Restoring Forests for Climate Change
Summary by Arthur Dahl
Beyond phasing out fossil fuels and halting deforestation, restoring forested land at a global scale could help capture atmospheric carbon and mitigate climate change.
A new study by Bastin et al. from ETH-Zurich and FAO and published in Science on 5 July 2019 calculates the global tree restoration potential to absorb and store carbon from the atmosphere. They used direct measurements of forest cover to generate a model with spatially explicit maps to show how much additional tree cover could exist outside of existing forests and agricultural and urban land. Such ecosystem restoration on degraded forest lands could support an additional 0.9 billion hectares of continuous forest. This would represent a greater than 25% increase in forested area, including more than 500 billion trees and more than 200 gigatonnes (billion tons) of additional carbon at maturity. Such a change has the potential to cut the atmospheric carbon pool by about 25%. Such efforts to protect and restore native ecosystems would help to counter both climate change and biodiversity loss.
A map of the potential for tree cover, excluding desert, agricultural and urban areas.
Human activity has left 300 gigatons of extra carbon in the atmosphere, and is adding about 10 gigatons per year that will keep warming the planet even if we halt further emissions. There are no proven technologies to remove this carbon from the atmosphere at the necessary scale, but trees do this naturally and store carbon both above and below ground.
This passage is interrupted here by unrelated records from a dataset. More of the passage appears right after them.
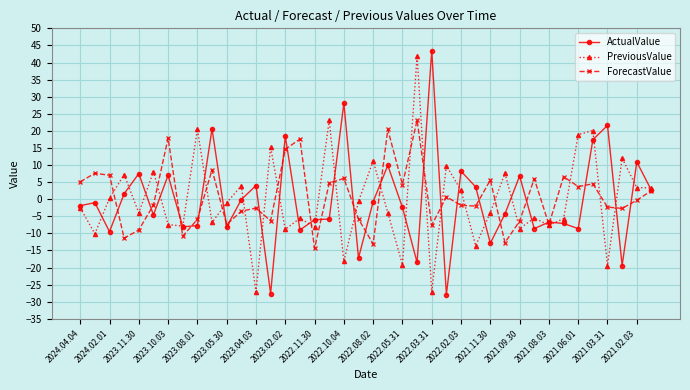

What are all the series names shown in the legend?

ActualValue, PreviousValue, ForecastValue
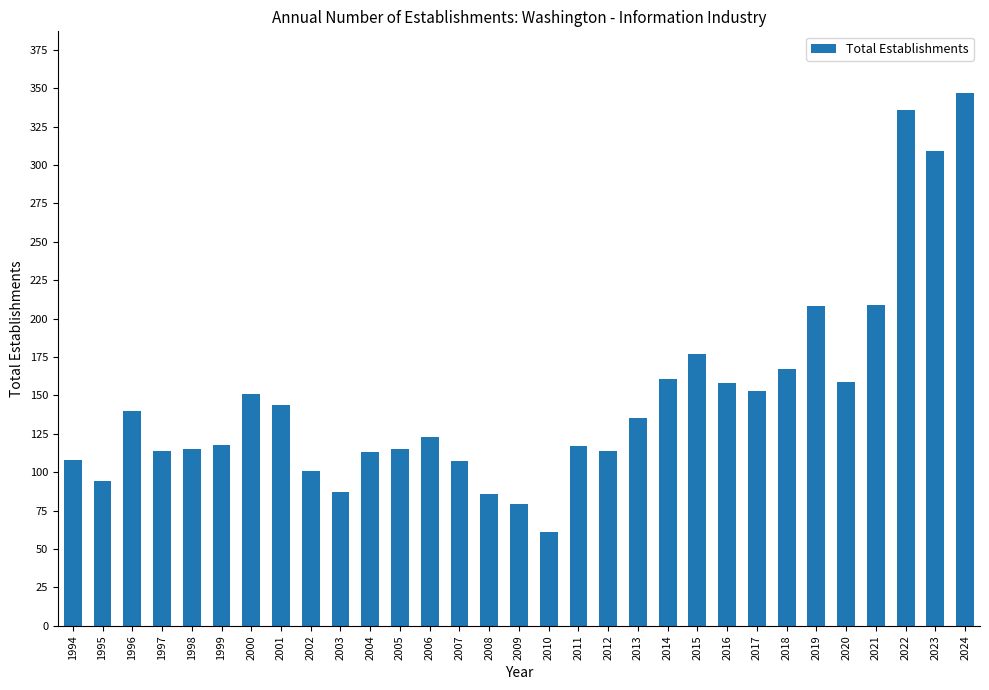

What is the change in value from 2007 to 2014?

+54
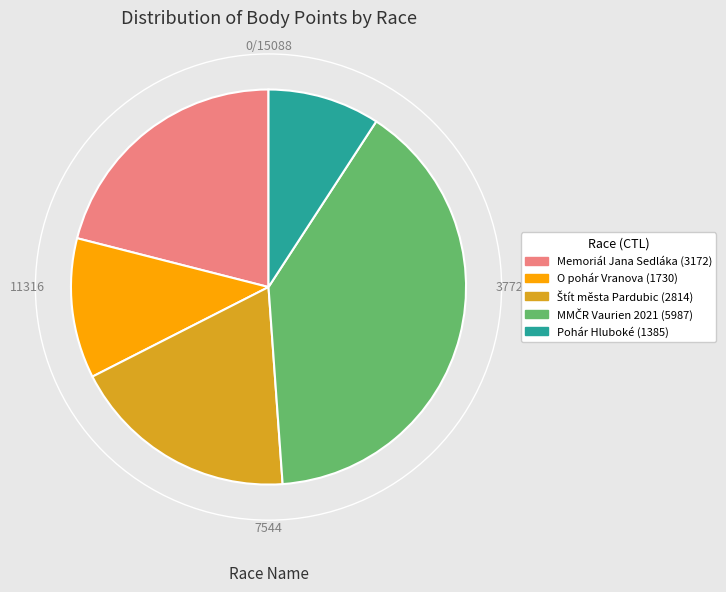

Approximately how many times larger is the value at Pohár Hluboké (1385) compared to Memoriál Jana Sedláka (3172)?

0.4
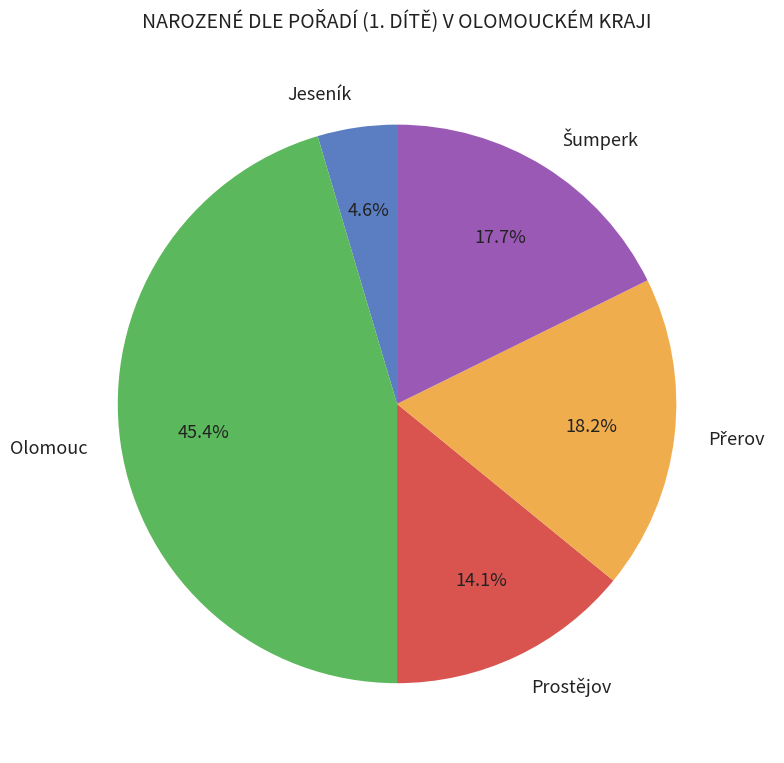

Approximately how many times larger is the value at Jeseník compared to Prostějov?

0.3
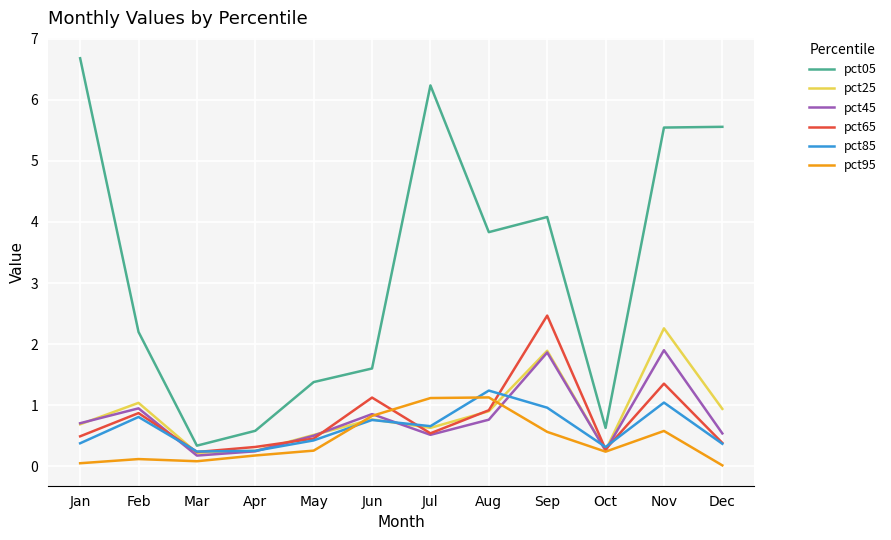

Which series has the largest total across all categories?

pct05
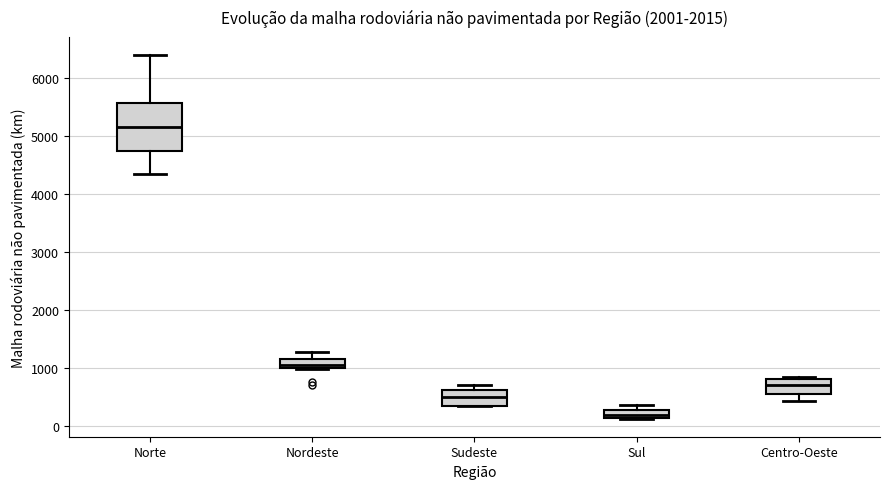

Where is the upper edge of the box for Sul on the y-axis? The values are not printed on the chart, so give them approximately, as read against the axis.

300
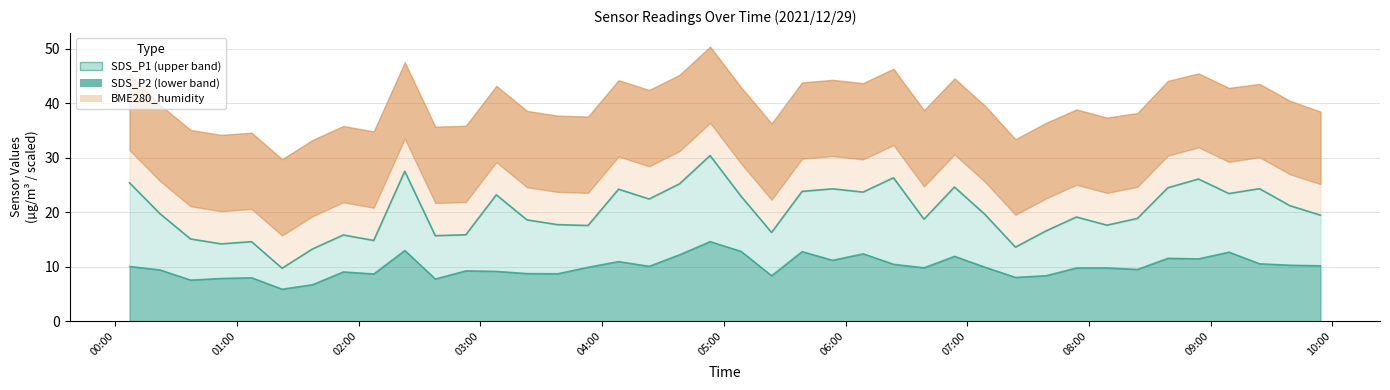

What is the difference between the SDS_P1 values at 2021/12/29 00:21:59 and 2021/12/29 05:08:30?

3.2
Many areas were stripped of their tree cover by logging, or were cleared for agriculture but later abandoned. Areas that are currently used as urban or agricultural land, or that would naturally be grasslands or wetlands, are not included because these ecosystems themselves store carbon and support biodiversity.
Restoring forests on all appropriate land not required for other uses has been estimated in the study to reduce up to two thirds of the excess atmospheric carbon when they reach maturity. At 30 cents a tree, this would cost about $300 billion, much less than alternative approaches. The world's forests would increase by about a third, giving the planet more than a trillion extra trees and 900 million hectares of additional tree canopy, an area about the size of the United States.
Most of the land suitable for restoring forests is in six countries: Russia (151 million hectares), USA (103 million hectares), Canada (78 million), Australia (58 million), Brazil (50 million), and China (40 million). But climate change could reduce the amount of land suitable for supporting new forests by a fifth by 2050. While a warmer climate could increase tree cover in northern areas, such as Siberia, it could shrink denser forests in tropical regions. The models of future tree cover have high uncertainty, and do not consider potential loss of forest for pasture or cattle raising, or tropical deforestation by people and wildfires. Deforestation is currently removing about 15 billion trees each year. Nevertheless, the study shows that tree planting and forest restoration, preferably with diverse native species, are obvious actions everyone can take to combat climate change, even if it will take decades to have a real impact.
Sources: Jean-Francois Bastin, Yelena Finegold, Claude Garcia, Danilo Mollicone, Marcelo Rezende, Devin Routh, Constantin M. Zohner, and Thomas W. Crowther. 2019. The global tree restoration potential. Science 365(6448): 76-79. 5 July 2019. DOI: 10.1126/science.aax0848
Mark Tutton (CNN) 5 July 2019. Restoring forests could capture two-thirds of the carbon humans have added to the atmosphere.